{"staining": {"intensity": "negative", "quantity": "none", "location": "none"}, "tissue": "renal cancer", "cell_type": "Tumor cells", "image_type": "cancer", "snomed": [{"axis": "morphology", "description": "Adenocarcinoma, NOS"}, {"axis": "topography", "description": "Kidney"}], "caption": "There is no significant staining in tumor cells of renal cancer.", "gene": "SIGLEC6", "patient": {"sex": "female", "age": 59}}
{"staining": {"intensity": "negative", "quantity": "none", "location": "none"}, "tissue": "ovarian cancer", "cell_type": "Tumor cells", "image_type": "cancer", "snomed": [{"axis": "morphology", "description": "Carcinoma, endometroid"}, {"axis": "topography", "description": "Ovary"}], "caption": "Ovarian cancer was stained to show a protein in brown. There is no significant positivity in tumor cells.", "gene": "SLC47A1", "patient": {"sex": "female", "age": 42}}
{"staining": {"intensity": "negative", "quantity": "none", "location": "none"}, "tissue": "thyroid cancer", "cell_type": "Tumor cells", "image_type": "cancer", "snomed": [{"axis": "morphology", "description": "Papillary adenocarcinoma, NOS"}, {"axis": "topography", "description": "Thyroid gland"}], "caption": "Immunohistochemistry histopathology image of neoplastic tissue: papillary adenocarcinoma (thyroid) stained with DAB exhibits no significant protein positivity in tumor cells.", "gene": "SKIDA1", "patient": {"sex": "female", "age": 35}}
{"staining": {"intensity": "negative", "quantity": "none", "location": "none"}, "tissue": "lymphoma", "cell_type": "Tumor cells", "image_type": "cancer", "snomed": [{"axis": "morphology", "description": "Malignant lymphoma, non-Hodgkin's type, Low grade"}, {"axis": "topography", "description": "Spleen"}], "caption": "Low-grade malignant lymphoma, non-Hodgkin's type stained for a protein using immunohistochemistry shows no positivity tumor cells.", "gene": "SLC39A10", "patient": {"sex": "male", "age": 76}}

════════

What the task asks.
Reproduce exactly the lines running from the one with "cancer was stained" to the last line of the listing above. Add nothing else.

Solution to this problem.
{"staining": {"intensity": "negative", "quantity": "none", "location": "none"}, "tissue": "ovarian cancer", "cell_type": "Tumor cells", "image_type": "cancer", "snomed": [{"axis": "morphology", "description": "Carcinoma, endometroid"}, {"axis": "topography", "description": "Ovary"}], "caption": "Ovarian cancer was stained to show a protein in brown. There is no significant positivity in tumor cells.", "gene": "SLC47A1", "patient": {"sex": "female", "age": 42}}
{"staining": {"intensity": "negative", "quantity": "none", "location": "none"}, "tissue": "thyroid cancer", "cell_type": "Tumor cells", "image_type": "cancer", "snomed": [{"axis": "morphology", "description": "Papillary adenocarcinoma, NOS"}, {"axis": "topography", "description": "Thyroid gland"}], "caption": "Immunohistochemistry histopathology image of neoplastic tissue: papillary adenocarcinoma (thyroid) stained with DAB exhibits no significant protein positivity in tumor cells.", "gene": "SKIDA1", "patient": {"sex": "female", "age": 35}}
{"staining": {"intensity": "negative", "quantity": "none", "location": "none"}, "tissue": "lymphoma", "cell_type": "Tumor cells", "image_type": "cancer", "snomed": [{"axis": "morphology", "description": "Malignant lymphoma, non-Hodgkin's type, Low grade"}, {"axis": "topography", "description": "Spleen"}], "caption": "Low-grade malignant lymphoma, non-Hodgkin's type stained for a protein using immunohistochemistry shows no positivity tumor cells.", "gene": "SLC39A10", "patient": {"sex": "male", "age": 76}}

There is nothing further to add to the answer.